With respect to PP, you can have nobles in BP. Seriously PP is huge at startup/early game and gives people a massive advantage and is not skill or strategy. You either pay to win or farm to win and can outgrow the entire world in days.
I.e. if w100 coalition tried to do what they did to Riot! pre-w70's and Riot! had the knowledge of scripts and browser settings they would of been able to fight the good fight and won with ease. Sending a train was skill(knowledge). Now there is literally no skills or knowledge to give an advantage to a gamer. They basically made every script an in game function except for faking, backtiming and snipe scripts. I'm just geeky and liked the advantage of knowing scripters and how to edit java as well as use opera shortcutting and bookmarking to my advantage. It was advanced gaming compared to a click fest with micro transactions everywhere. I recently came back to 18500 PP and am not very motivated to use it.
I agree that P2W is incredibly annoying (albeit inevitable), but this is a non-premium world, so I'm not sure what Riot's fate has got to do with all that
They lost for a number of reasons, but probably the top two were limited farming - on a regular world the coalition's member density would have seriously disadvantaged them - and because war was declared before they could merge all their accounts and while many accounts were still under-manned. Neither of those have much bearing on the 'dumbing down' of the game.
To be fair, working with the assumption that Riot had a higher average skill level than the many folk in coalition tribes, you could probably say that the 50ms attack gap on this world favours the numbers side more than a 100 or 200ms gap would have; it's more punishing even for folk who are experienced at sniping, while many less experienced folk wouldn't even snipe tribes with four times the gap. And that's quite an ironic thought, since I'd assumed the intention of the 50ms gap was for it to be more of a 'pro' setting; I guess it will have that effect in the end-game wars.

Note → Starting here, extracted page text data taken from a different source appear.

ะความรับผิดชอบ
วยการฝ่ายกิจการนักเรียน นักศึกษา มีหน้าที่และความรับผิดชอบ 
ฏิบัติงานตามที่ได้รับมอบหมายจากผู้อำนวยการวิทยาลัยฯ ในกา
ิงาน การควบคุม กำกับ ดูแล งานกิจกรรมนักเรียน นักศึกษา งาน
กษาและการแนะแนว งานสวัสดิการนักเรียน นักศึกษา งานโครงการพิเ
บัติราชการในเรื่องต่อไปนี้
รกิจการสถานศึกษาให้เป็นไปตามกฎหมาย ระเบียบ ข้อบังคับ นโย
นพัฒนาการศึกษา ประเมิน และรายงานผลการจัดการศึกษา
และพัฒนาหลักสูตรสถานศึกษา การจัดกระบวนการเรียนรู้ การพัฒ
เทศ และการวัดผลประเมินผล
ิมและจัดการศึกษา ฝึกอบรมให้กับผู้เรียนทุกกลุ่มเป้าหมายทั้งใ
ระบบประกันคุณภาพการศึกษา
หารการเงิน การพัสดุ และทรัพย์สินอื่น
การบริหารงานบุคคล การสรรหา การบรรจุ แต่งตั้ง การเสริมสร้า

You're right that opera/scripts etc. are a form of 'skill,' but I stand by the view that since they're not
strategy they don't really add any depth to the game - just more hassle, or easing some of the hassle which was pointless to begin with, and to some extent more
luck as to who happens to find themselves in a tribe where those things are taught. Games like Diablo you might play for the grinding, but TW is a strategy game: Endless farming tedium, or clicking through hundreds of villages to queue buildings and troops, or having a good internet connection that lets you send awesome noble trains are really entirely peripheral to the main draw of the game, and for many if not most folk make it
less fun, not more.
And I thoroughly disagree that the only skill left in the game is timing. Micro-farming barbs and finding player villages to farm are skills which are hinted at but not explicitly taught by the quests/Loot Assistant feature; efficient village building is a skill which in some cases is actually stunted by the quests, unfortunately; finding and contributing to a good tribe is a skill; prioritizing appropriate troop types and sources of resource income (now with scavenging in the mix too) are skills; protecting your account while offline and knowing how and when to dodge are skills; backtiming and knowing how to counter backtimes are very important skills; picking and successfully nobling good targets is a skill. Even if you're only talking about mid-game, there's still identifying appropriate targets to attack; sharing information on spent nukes, stacked villages etc. throughout the tribe; watchtower placement and protection, discovering enemies' watchtowers, and taking advantage of their limitations; efficient rotation of nuking and nobling villages; efficient defensive builds, packet support and prioritizing which villages to stack; knowing how and when to snipe and when to prenoble/recap... and probably plenty more that I'm not thinking of off the top of my head. To say nothing of the skill at the level of tribe leadership, of course.
Even knowing how and when to post an intelligible support request seems to be a skill which eludes many players well into mid-game.
I apologize for the seemingly combative tone of my last -ing post (I was actually having a grand old time, perhaps too much so
), but it seems as though you're pining for an era in which 'elite' players would dominate even more than they already tend to: Essentially, for an era in which the game was harder for everyone in absolute terms, but
a lot easier for good players in relative terms.
I think it's better that the playing field has been leveled a bit, especially since a lot of that leveling process has reduced the tedium which added nothing to strategic depth (ie, LA, AM, mass attack tagging etc.).